Brazil's health regulatory agency, Anvisa, has approved a new high-dose formulation of the Wegovy weight-loss injection pen [1].

This approval expands the available therapeutic options for obesity treatment in Brazil. By offering a higher dosage, the agency aims to provide clinicians with tools that may improve the efficacy of the medication for patients who require more intensive treatment.

The newly authorized version of the pen provides a dose of 7.2 mg [1]. This represents a significant increase in potency compared to the range of dosages previously approved by the agency [1].

Prior to this decision, Anvisa had approved several lower dose options for the medication [1]. These previously authorized doses included 0.25 mg, 0.5 mg, 1.0 mg, 1.7 mg, and 2.4 mg [1]. The addition of the 7.2 mg option allows for a broader spectrum of patient care, tailoring the medication to individual needs based on response and tolerance.
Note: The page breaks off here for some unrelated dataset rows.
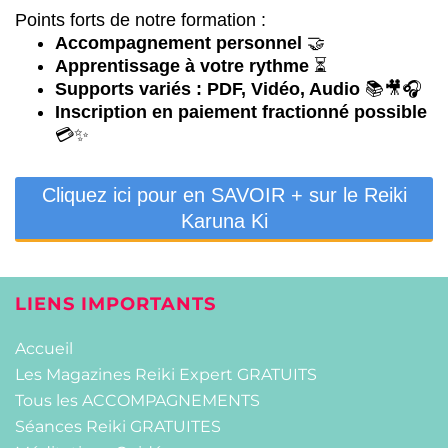
Points forts de notre formation :
Accompagnement personnel
🤝
Apprentissage à votre rythme
⏳
Supports variés : PDF, Vidéo, Audio
📚🎥🎧
Inscription en paiement fractionné possible
💳✨
Cliquez ici pour en SAVOIR + sur le Reiki
Karuna Ki
LIENS IMPORTANTS
Accueil
Les Magazines Reiki Expert GRATUITS
Tous les ACCOMPAGNEMENTS
Séances Reiki GRATUITES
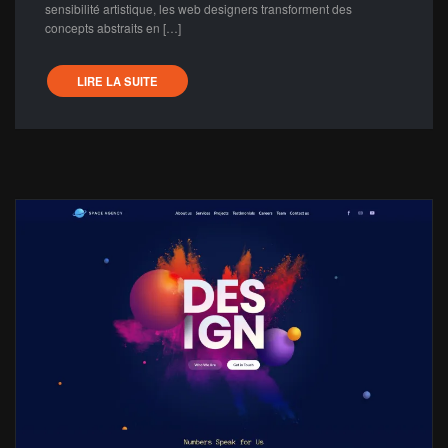
sensibilité artistique, les web designers transforment des
concepts abstraits en […]
LIRE LA SUITE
Anvisa is the national body responsible for overseeing the safety and efficacy of medicines and health products in Brazil [1, 2]. The agency's decision follows a review of the high-dose formulation's profile to ensure it meets national health standards for obesity management [1, 2].

Healthcare providers in Brazil can now integrate this higher dosage into their treatment protocols for patients struggling with obesity [1]. The move reflects a broader trend in pharmaceutical development focusing on dose optimization for GLP-1 receptor agonists to maximize weight loss results [1].

Anvisa approved a new high‑dose (7.2 mg) formulation of the Wegovy weight‑loss injection pen

The authorization of a 7.2 mg dose marks a shift toward more aggressive pharmacological interventions for obesity in Brazil. By significantly increasing the maximum available dose beyond the previous 2.4 mg ceiling, Anvisa is acknowledging a need for higher-potency options to achieve therapeutic goals in a diverse patient population.